### [Passage]
○ ○ ○ ○

In a week that's likely to be busy for central banks, the Federal Reserve is widely expected to raise interest rates by another 50 basis points. Following Friday's much stronger than expected inflation data, investors will be closely watching the comments of Fed Chair Jerome Powell regarding future interest rate hikes. Following the growing cost of living crisis, the Bank of England is likely to raise rates for the fifth time in a row on Thursday. In addition, the Bank of Japan and the Swiss National Bank will meet to discuss monetary policy. Data on retail sales in the US will give an insight into whether inflation is eroding households' purchasing power, while equity markets look to have another turbulent week.
The US stock market ended sharply lower on Friday after recording its biggest weekly percentage decline since January. As the red-hot inflation data raise worries about aggressive monetary tightening at the Federal Reserve, European stocks are expected to open sharply lower Monday. Meanwhile, a cluster of COVID cases in Beijing dampens hopes of a sharp rebound in demand from the world's second-largest economy.

○ ○ ○ ○

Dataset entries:
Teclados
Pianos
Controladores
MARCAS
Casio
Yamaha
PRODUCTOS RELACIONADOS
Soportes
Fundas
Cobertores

○ ○ ○ ○

Please repeat the market outlook text in full, word for word. The records aren't needed for anything here.

### [The answer]
In a week that's likely to be busy for central banks, the Federal Reserve is widely expected to raise interest rates by another 50 basis points. Following Friday's much stronger than expected inflation data, investors will be closely watching the comments of Fed Chair Jerome Powell regarding future interest rate hikes. Following the growing cost of living crisis, the Bank of England is likely to raise rates for the fifth time in a row on Thursday. In addition, the Bank of Japan and the Swiss National Bank will meet to discuss monetary policy. Data on retail sales in the US will give an insight into whether inflation is eroding households' purchasing power, while equity markets look to have another turbulent week.
The US stock market ended sharply lower on Friday after recording its biggest weekly percentage decline since January. As the red-hot inflation data raise worries about aggressive monetary tightening at the Federal Reserve, European stocks are expected to open sharply lower Monday. Meanwhile, a cluster of COVID cases in Beijing dampens hopes of a sharp rebound in demand from the world's second-largest economy.